Derry's factory girls: 'A window into the adult world'
Loud and clear, the sound of whirring horns bounced off the city's walls, warning its inhabitants that it was time to get to work.
The Londonderry skyline was dominated by uniform red brick buildings and the streets bustled with the sights and sounds of industry.
Home to 44 shirt factories, Derry was a world leader in shirt production and the city's factory girls were the driving force.
Their story is one of friendship, feminism and resilience.
Decades ahead of their time, most of the 18,000 people employed in the shirt factories were women, their days spent sewing and their nights dancing.
One woman who lived her life by the shirt factory horn was Anne Lavery.
Just 15 years old when she started in Hogg and Mitchell's, she said the women working there welcomed her as they would their own daughter.
"Sometimes you go into a place, and you think, 'this is it, this is where I'm meant to be'," she said.
"We'll never forget the work that we did, the friends we made and the joy we had.
"We were factory girls and that was a gift, there will never be factory girls again, not the way we were."
Derry's factory girls were setting standards as the first female workforce in Ireland to be unionised and thought nothing of working 12-hour days while raising a family.
"I worked with a woman who had seven children and she would have been back at her work two or three weeks after having them" said Irene McCarron.
"We want people to recognise just how important the women's money was to the city at that time."
The names of Scott's, Rosemount, the City Factory, and Tillie and Henderson's were as familiar throughout the city as the women who worked in them.
For the young girls who entered the factory gates, it was a window into the adult world.
They would learn to sew some of the highest quality shirts in the world, but they also learned to jive, roll their hair, keep secrets, and, most importantly for them, form friendships that would last decades.
Mary White looks at home standing in what would have been the third floor parlour room of the Rosemount Factory.
It was here, on a windowsill overlooking Brooke Park, that Mary forged her friendships.
"This would have been off the main sewing room, it would have been all machines and the noise would have deafened you as soon as you walked in.

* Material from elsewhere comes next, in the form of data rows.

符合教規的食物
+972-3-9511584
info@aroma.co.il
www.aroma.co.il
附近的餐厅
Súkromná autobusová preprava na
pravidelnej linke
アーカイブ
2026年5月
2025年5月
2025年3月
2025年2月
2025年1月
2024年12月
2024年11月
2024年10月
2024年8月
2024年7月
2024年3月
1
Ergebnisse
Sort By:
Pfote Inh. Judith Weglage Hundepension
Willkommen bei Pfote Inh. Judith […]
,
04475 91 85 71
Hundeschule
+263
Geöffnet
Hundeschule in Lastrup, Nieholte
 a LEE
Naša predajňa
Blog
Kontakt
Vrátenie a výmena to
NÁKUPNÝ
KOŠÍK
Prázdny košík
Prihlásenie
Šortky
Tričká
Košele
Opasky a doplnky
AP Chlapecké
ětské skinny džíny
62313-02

I was terrified when I first heard it.
"The parlour, or the bathroom, is where they would have taught you to jive.
"If you were worried you could come in here and the older women would have gave you advice and there would have been another three or four people sitting up on the windowsill, having a smoke and telling the bars from the weekend."
For anyone not from Derry, 'the bars' is a collective term for gossip, craic or news.

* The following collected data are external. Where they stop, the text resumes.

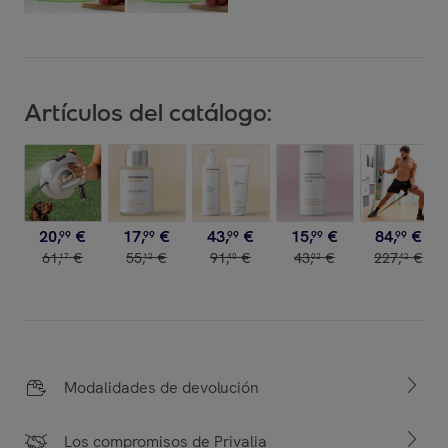
Artículos del catálogo:
20
,
€
17
,
€
43
,
€
15
,
€
84
,
€
99
99
99
99
99
61
,
€
55
,
€
91
,
€
43
,
€
227
,
€
17
12
40
02
42
Modalidades de devolución
Los compromisos de Privalia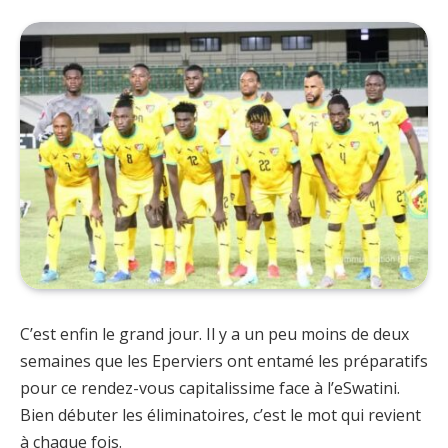
C’est enfin le grand jour. Il y a un peu moins de deux
semaines que les Eperviers ont entamé les préparatifs
pour ce rendez-vous capitalissime face à l’eSwatini.
Bien débuter les éliminatoires, c’est le mot qui revient
à chaque fois.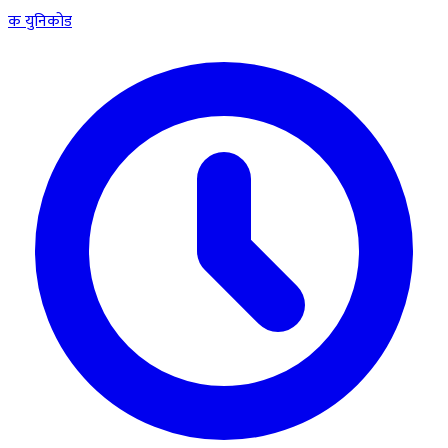
क
युनिकोड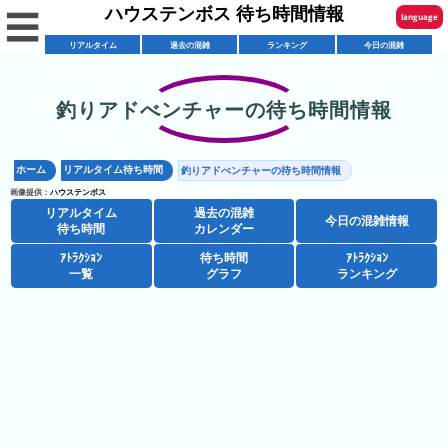
ハウステンボス 待ち時間情報
☰
language
リアルタイム
過去の混雑
ランキング
今日の混雑
English
한국어
釣りアドべンチャーの待ち時間情報
リ
繁體中文
ア
ホーム
リアルタイム待ち時間
釣りアドべンチャーの待ち時間情報
简体中文
混
ル
画像提供：
ハウステンボス
雑
タ
リアルタイム
過去の混雑
ภาษาไทย
今日の混雑情報
混
カ
待ち時間
カレンダー
イ
雑
レ
ム
ｱﾄﾗｸｼｮﾝ
待ち時間
ｱﾄﾗｸｼｮﾝ
日本語
レ
一覧
グラフ
ランキング
予
ン
待
ス
想
ダ
ち
シ
ト
カ
ー
時
ョ
ラ
レ
間
ア
ッ
ン
ン
ト
プ
一
ダ
ハ
攻
ラ
一
覧
ー
ウ
略
ク
覧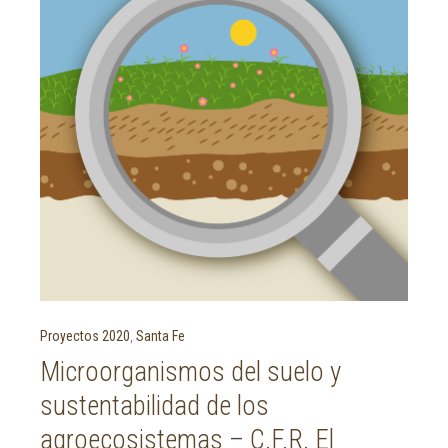
Proyectos 2020
,
Santa Fe
Microorganismos del suelo y
sustentabilidad de los
agroecosistemas – C.F.R. El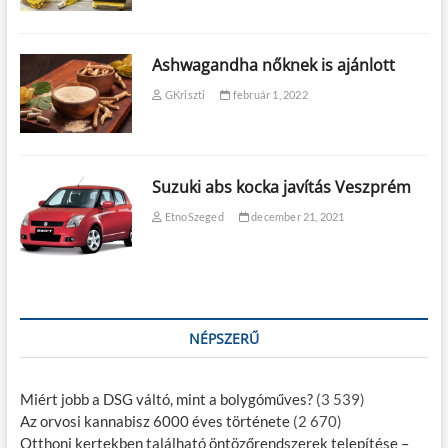
Ashwagandha nőknek is ajánlott
GKriszti
február 1, 2022
Suzuki abs kocka javítás Veszprém
EtnoSzeged
december 21, 2021
NÉPSZERŰ
Miért jobb a DSG váltó, mint a bolygóműves?
(3 539)
Az orvosi kannabisz 6000 éves története
(2 670)
Otthoni kertekben található öntözőrendszerek telepítése –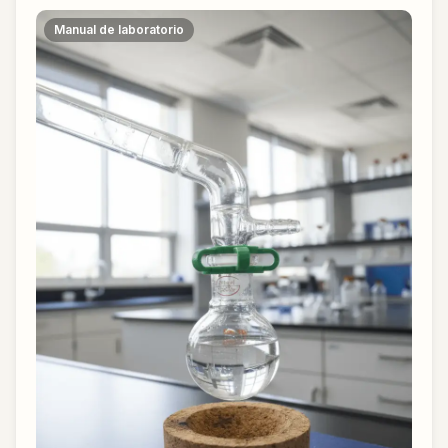
Manual de laboratorio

It came about because of the way the women would bang the bars of their sewing machines when there was a titbit to be shared.

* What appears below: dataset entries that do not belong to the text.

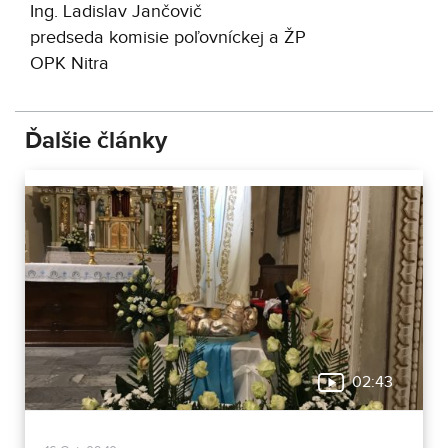
Ing. Ladislav Jančovič
predseda komisie poľovníckej a ŽP
OPK Nitra
Ďalšie články
02:43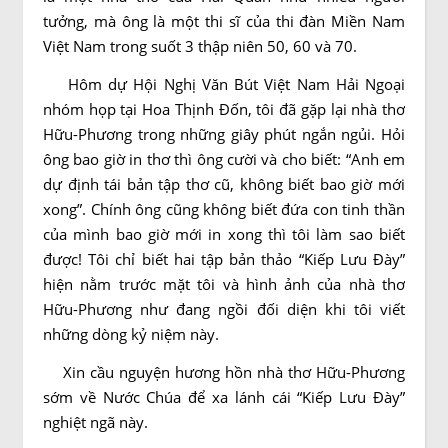
tưởng, mà ông là một thi sĩ của thi đàn Miền Nam
Việt Nam trong suốt 3 thập niên 50, 60 và 70.
Hôm dự Hội Nghị Văn Bút Việt Nam Hải Ngoại
nhóm họp tại Hoa Thịnh Ðốn, tôi đã gặp lại nhà thơ
Hữu-Phương trong những giây phút ngắn ngủi. Hỏi
ông bao giờ in thơ thì ông cười và cho biết: “Anh em
dự định tái bản tập thơ cũ, không biết bao giờ mới
xong”. Chính ông cũng không biết đứa con tinh thần
của mình bao giờ mới in xong thì tôi làm sao biết
được! Tôi chỉ biết hai tập bản thảo “Kiếp Lưu Ðày”
hiện nằm trước mặt tôi và hình ảnh của nhà thơ
Hữu-Phương như đang ngồi đối diện khi tôi viết
những dòng kỷ niệm này.
Xin cầu nguyện hương hồn nhà thơ Hữu-Phương
sớm về Nước Chúa để xa lánh cái “Kiếp Lưu Ðày”
nghiệt ngã này.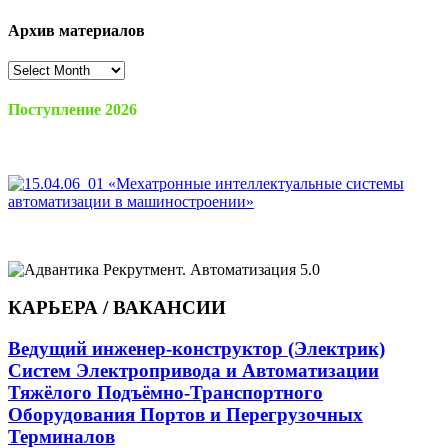
Архив материалов
Архив
материалов
Поступление 2026
КАРЬЕРА / ВАКАНСИИ
Ведущий инженер-конструктор (Электрик)
Систем Электропривода и Автоматизации
Тяжёлого Подъёмно-Транспортного
Оборудования Портов и Перегрузочных
Терминалов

The industry began its gradual decline in the mid-1900s and by the 1970s the local industry was in serious trouble as business owners realised they could pay less for clothing to be stitched and shipped in from other growing economies.
Company and comradeship
The women found themselves out of work, but with a very specific skill set.
Many, like Mary White, put their resilience and entrepreneurial spirit to use in setting up their own dressmaking workshops.
Surrounded by singer sewing machines rescued from long-closed factories and swathes of fabric in her home workroom, it's clear that a change of career was never on the cards.
"I would go back and work in the factories tomorrow," said Mary.
"I miss the company and comradeship.
"If there was a woman who wasn't working fast enough, you would take some of her work and help her out to make sure that she made enough money that day for her family."
Decades on from this time, most of the women are now in their 70s and 80s.
Their stories of how they worked through World Wars and decades of male unemployment, of the bonds they formed in the factories, are just memories.
With shirt factory buildings being demolished, the artwork "A Stitch In Time" being removed from Rosemount Factory and in the absence of a permanent sculpture, the women believe that their memories are the only thing left that commemorates that time.
Ms White said the women would be happy with "something simple" to commemorate their immense contribution to the city, but she doesn't believe it's something she will ever see.
"I don't think that I have much time left, none of us have. There's going to be no factory girls left."
Stories in Sound: Factory Girls will broadcast on BBC Radio Ulster and BBC Radio Foyle on Sunday 22 September at 12:30 BST.